Your assignment:
Copy out the lines from the one containing "Where is Personas" through the one containing "Dienvidkurzemes novads", with both ends included and nothing else added.

Source information:
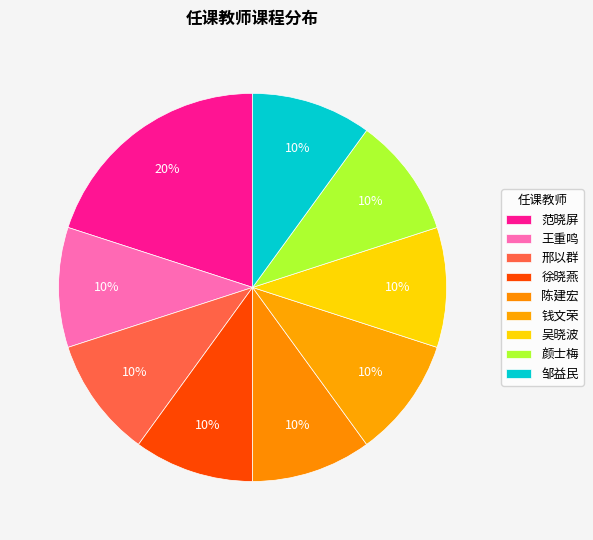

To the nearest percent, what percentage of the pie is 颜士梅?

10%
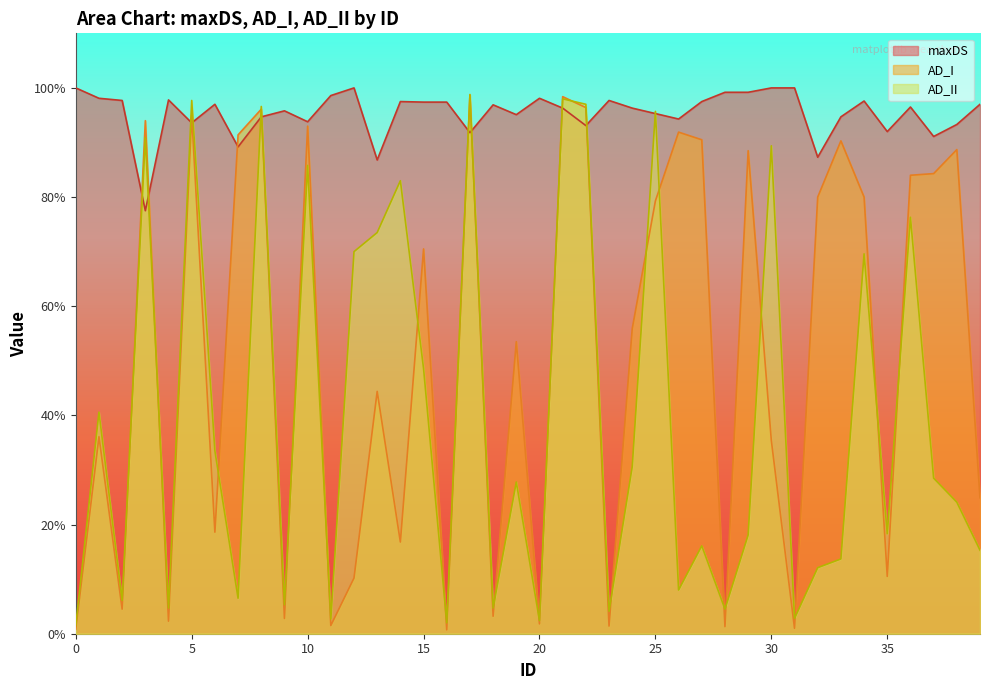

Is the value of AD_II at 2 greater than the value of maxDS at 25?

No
--
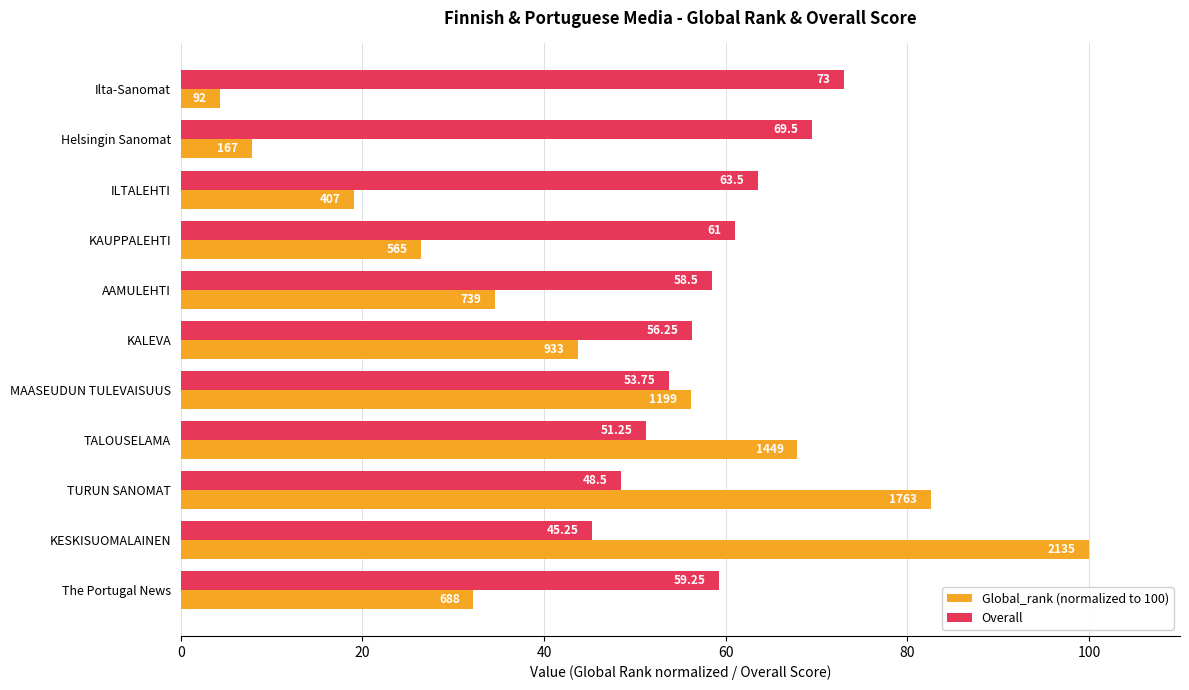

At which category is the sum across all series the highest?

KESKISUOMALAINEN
* * *
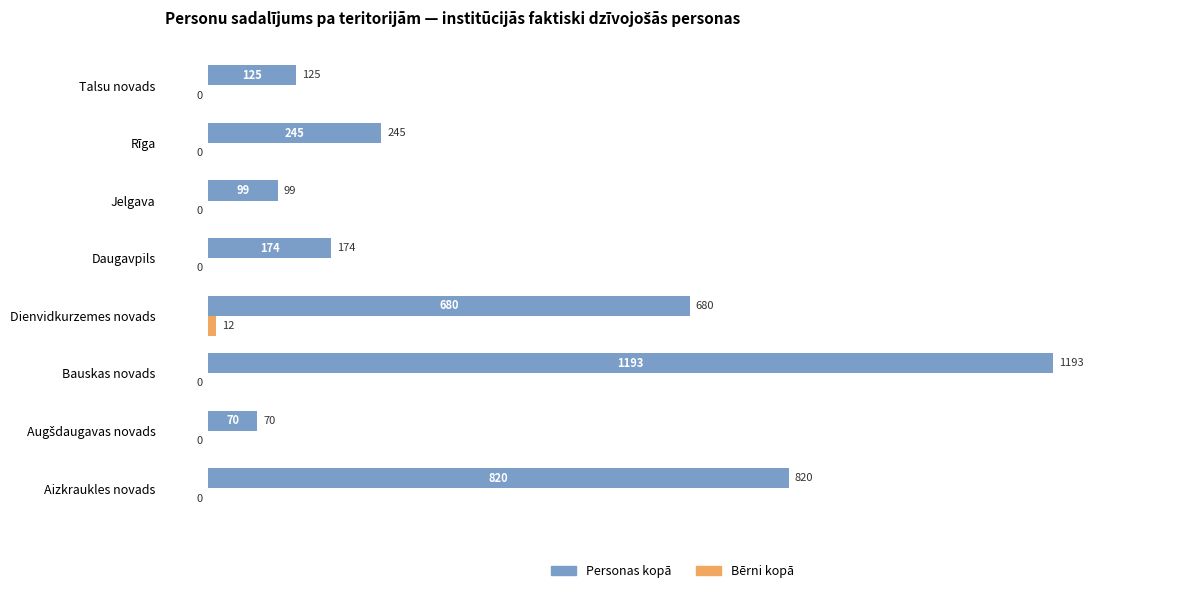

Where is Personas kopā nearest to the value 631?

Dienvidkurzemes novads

Exercise output:
Where is Personas kopā nearest to the value 631?

Dienvidkurzemes novads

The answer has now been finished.